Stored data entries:
========================================
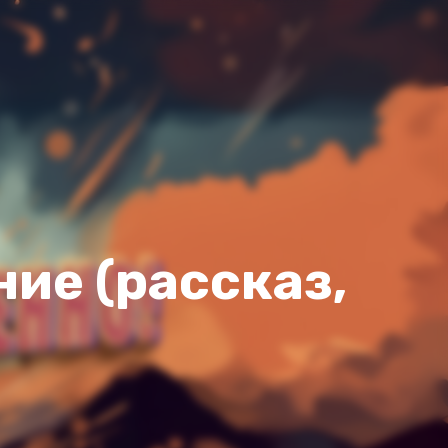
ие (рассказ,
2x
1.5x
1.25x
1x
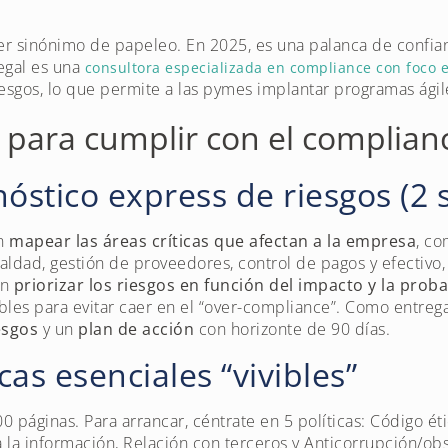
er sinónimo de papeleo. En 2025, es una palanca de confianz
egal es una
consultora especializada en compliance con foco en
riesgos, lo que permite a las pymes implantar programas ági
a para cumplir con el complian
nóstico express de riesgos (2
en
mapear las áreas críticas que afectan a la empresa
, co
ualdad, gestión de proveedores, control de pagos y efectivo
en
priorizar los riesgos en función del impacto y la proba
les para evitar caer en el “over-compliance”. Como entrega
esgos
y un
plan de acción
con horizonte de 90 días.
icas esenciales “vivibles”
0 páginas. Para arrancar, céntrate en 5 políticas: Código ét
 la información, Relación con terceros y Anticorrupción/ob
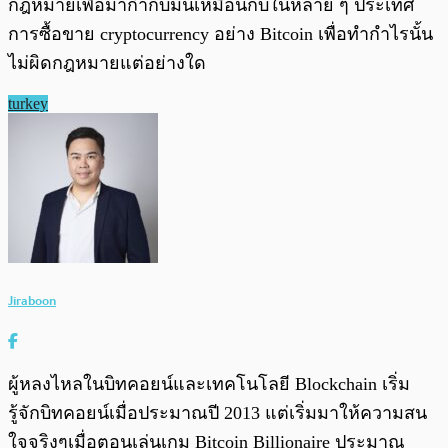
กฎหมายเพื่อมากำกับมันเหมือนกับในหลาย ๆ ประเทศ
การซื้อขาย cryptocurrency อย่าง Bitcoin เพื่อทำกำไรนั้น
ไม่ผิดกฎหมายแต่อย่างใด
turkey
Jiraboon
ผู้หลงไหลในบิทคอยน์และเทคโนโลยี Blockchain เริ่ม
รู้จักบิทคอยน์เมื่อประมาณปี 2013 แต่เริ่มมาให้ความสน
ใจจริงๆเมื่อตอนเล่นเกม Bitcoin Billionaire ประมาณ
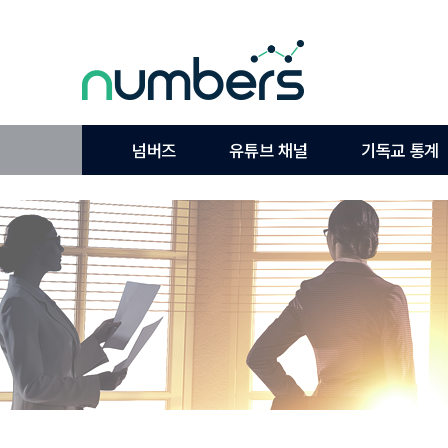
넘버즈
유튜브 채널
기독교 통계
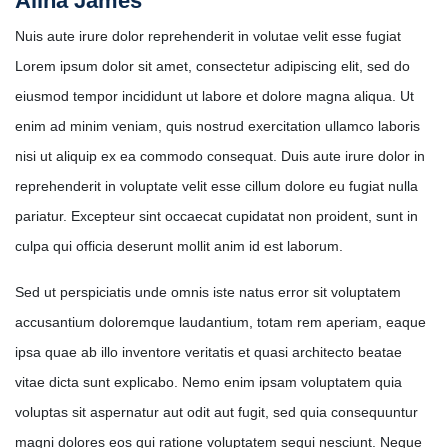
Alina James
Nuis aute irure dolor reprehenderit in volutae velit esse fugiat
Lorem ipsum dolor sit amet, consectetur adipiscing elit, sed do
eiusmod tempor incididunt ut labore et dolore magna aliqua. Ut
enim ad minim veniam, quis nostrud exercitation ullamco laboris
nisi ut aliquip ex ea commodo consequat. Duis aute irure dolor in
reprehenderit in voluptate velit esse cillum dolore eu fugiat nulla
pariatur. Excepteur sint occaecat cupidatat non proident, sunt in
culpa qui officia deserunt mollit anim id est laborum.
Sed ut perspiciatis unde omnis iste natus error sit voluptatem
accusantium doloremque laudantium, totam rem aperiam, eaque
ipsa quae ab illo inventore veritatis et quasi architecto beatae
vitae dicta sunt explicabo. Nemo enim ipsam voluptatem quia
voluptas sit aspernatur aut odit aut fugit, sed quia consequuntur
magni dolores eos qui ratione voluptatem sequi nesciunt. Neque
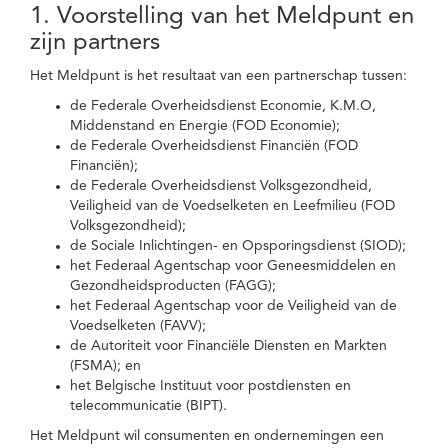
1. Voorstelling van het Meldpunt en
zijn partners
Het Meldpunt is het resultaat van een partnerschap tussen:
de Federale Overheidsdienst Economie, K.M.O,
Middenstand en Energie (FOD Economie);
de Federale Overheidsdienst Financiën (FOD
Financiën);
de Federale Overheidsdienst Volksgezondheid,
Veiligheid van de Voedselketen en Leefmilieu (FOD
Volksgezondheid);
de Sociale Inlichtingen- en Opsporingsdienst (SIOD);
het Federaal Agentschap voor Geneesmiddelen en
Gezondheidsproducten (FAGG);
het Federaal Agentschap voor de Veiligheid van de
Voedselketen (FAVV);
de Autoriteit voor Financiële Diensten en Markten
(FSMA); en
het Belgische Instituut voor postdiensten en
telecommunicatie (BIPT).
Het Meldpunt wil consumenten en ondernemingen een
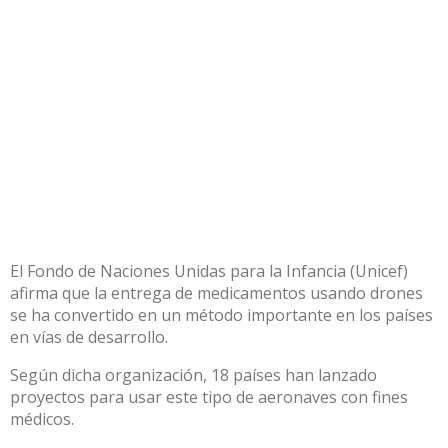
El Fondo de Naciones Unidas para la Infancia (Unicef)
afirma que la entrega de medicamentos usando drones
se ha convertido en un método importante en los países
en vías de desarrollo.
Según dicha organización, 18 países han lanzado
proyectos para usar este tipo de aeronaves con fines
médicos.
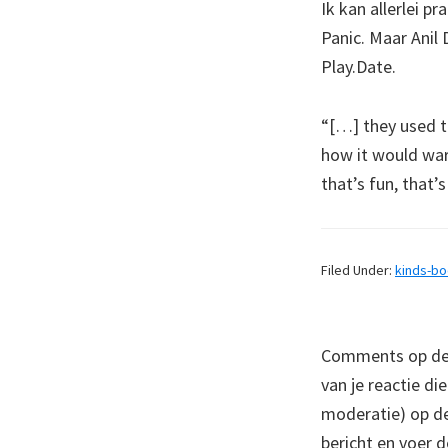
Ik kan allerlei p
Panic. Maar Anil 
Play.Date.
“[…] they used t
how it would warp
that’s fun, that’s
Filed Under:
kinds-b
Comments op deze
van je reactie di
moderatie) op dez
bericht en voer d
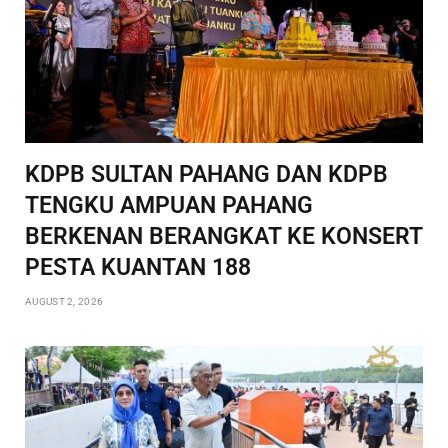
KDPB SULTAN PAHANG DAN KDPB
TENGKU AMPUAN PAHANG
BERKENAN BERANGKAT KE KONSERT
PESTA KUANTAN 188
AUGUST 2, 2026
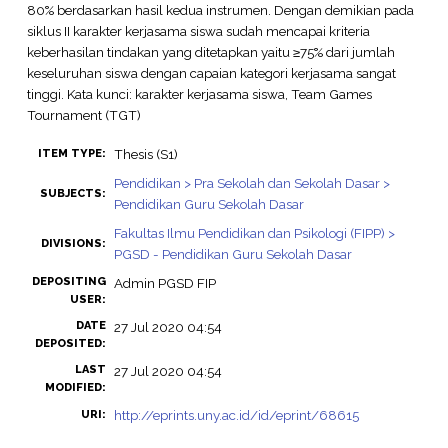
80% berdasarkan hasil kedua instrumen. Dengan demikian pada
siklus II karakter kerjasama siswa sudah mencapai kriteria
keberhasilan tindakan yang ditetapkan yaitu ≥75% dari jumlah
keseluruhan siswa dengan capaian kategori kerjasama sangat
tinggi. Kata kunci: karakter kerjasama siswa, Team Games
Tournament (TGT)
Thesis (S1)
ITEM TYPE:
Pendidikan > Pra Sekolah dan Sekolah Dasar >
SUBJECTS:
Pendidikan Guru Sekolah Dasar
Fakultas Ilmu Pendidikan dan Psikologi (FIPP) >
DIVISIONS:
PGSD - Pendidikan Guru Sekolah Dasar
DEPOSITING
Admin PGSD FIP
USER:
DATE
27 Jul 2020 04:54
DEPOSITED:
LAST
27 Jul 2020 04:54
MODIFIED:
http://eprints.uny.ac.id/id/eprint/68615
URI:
========================================
→ **REQUIRED WORK**
Please restate each entry exactly, but drop any picture it holds.

→ **SOLUTION FOR THIS EXERCISE**
ие (рассказ,
2x
1.5x
1.25x
1x
er sinónimo de papeleo. En 2025, es una palanca de confianz
egal es una
consultora especializada en compliance con foco en
riesgos, lo que permite a las pymes implantar programas ági
a para cumplir con el complian
nóstico express de riesgos (2
en
mapear las áreas críticas que afectan a la empresa
, co
ualdad, gestión de proveedores, control de pagos y efectivo
en
priorizar los riesgos en función del impacto y la proba
les para evitar caer en el “over-compliance”. Como entrega
esgos
y un
plan de acción
con horizonte de 90 días.
icas esenciales “vivibles”
0 páginas. Para arrancar, céntrate en 5 políticas: Código ét
 la información, Relación con terceros y Anticorrupción/ob
กฎหมายเพื่อมากำกับมันเหมือนกับในหลาย ๆ ประเทศ
การซื้อขาย cryptocurrency อย่าง Bitcoin เพื่อทำกำไรนั้น
ไม่ผิดกฎหมายแต่อย่างใด
turkey
Jiraboon
ผู้หลงไหลในบิทคอยน์และเทคโนโลยี Blockchain เริ่ม
รู้จักบิทคอยน์เมื่อประมาณปี 2013 แต่เริ่มมาให้ความสน
ใจจริงๆเมื่อตอนเล่นเกม Bitcoin Billionaire ประมาณ
넘버즈
유튜브 채널
기독교 통계
Alina James
Nuis aute irure dolor reprehenderit in volutae velit esse fugiat
Lorem ipsum dolor sit amet, consectetur adipiscing elit, sed do
eiusmod tempor incididunt ut labore et dolore magna aliqua. Ut
enim ad minim veniam, quis nostrud exercitation ullamco laboris
nisi ut aliquip ex ea commodo consequat. Duis aute irure dolor in
reprehenderit in voluptate velit esse cillum dolore eu fugiat nulla
pariatur. Excepteur sint occaecat cupidatat non proident, sunt in
culpa qui officia deserunt mollit anim id est laborum.
Sed ut perspiciatis unde omnis iste natus error sit voluptatem
accusantium doloremque laudantium, totam rem aperiam, eaque
ipsa quae ab illo inventore veritatis et quasi architecto beatae
vitae dicta sunt explicabo. Nemo enim ipsam voluptatem quia
voluptas sit aspernatur aut odit aut fugit, sed quia consequuntur
magni dolores eos qui ratione voluptatem sequi nesciunt. Neque
1. Voorstelling van het Meldpunt en
zijn partners
Het Meldpunt is het resultaat van een partnerschap tussen:
de Federale Overheidsdienst Economie, K.M.O,
Middenstand en Energie (FOD Economie);
de Federale Overheidsdienst Financiën (FOD
Financiën);
de Federale Overheidsdienst Volksgezondheid,
Veiligheid van de Voedselketen en Leefmilieu (FOD
Volksgezondheid);
de Sociale Inlichtingen- en Opsporingsdienst (SIOD);
het Federaal Agentschap voor Geneesmiddelen en
Gezondheidsproducten (FAGG);
het Federaal Agentschap voor de Veiligheid van de
Voedselketen (FAVV);
de Autoriteit voor Financiële Diensten en Markten
(FSMA); en
het Belgische Instituut voor postdiensten en
telecommunicatie (BIPT).
Het Meldpunt wil consumenten en ondernemingen een
El Fondo de Naciones Unidas para la Infancia (Unicef)
afirma que la entrega de medicamentos usando drones
se ha convertido en un método importante en los países
en vías de desarrollo.
Según dicha organización, 18 países han lanzado
proyectos para usar este tipo de aeronaves con fines
médicos.
Ik kan allerlei p
Panic. Maar Anil 
Play.Date.
“[…] they used t
how it would warp
that’s fun, that’s
Filed Under:
kinds-b
Comments op deze
van je reactie di
moderatie) op dez
bericht en voer d
KDPB SULTAN PAHANG DAN KDPB
TENGKU AMPUAN PAHANG
BERKENAN BERANGKAT KE KONSERT
PESTA KUANTAN 188
AUGUST 2, 2026
80% berdasarkan hasil kedua instrumen. Dengan demikian pada
siklus II karakter kerjasama siswa sudah mencapai kriteria
keberhasilan tindakan yang ditetapkan yaitu ≥75% dari jumlah
keseluruhan siswa dengan capaian kategori kerjasama sangat
tinggi. Kata kunci: karakter kerjasama siswa, Team Games
Tournament (TGT)
Thesis (S1)
ITEM TYPE:
Pendidikan > Pra Sekolah dan Sekolah Dasar >
SUBJECTS:
Pendidikan Guru Sekolah Dasar
Fakultas Ilmu Pendidikan dan Psikologi (FIPP) >
DIVISIONS:
PGSD - Pendidikan Guru Sekolah Dasar
DEPOSITING
Admin PGSD FIP
USER:
DATE
27 Jul 2020 04:54
DEPOSITED:
LAST
27 Jul 2020 04:54
MODIFIED:
http://eprints.uny.ac.id/id/eprint/68615
URI:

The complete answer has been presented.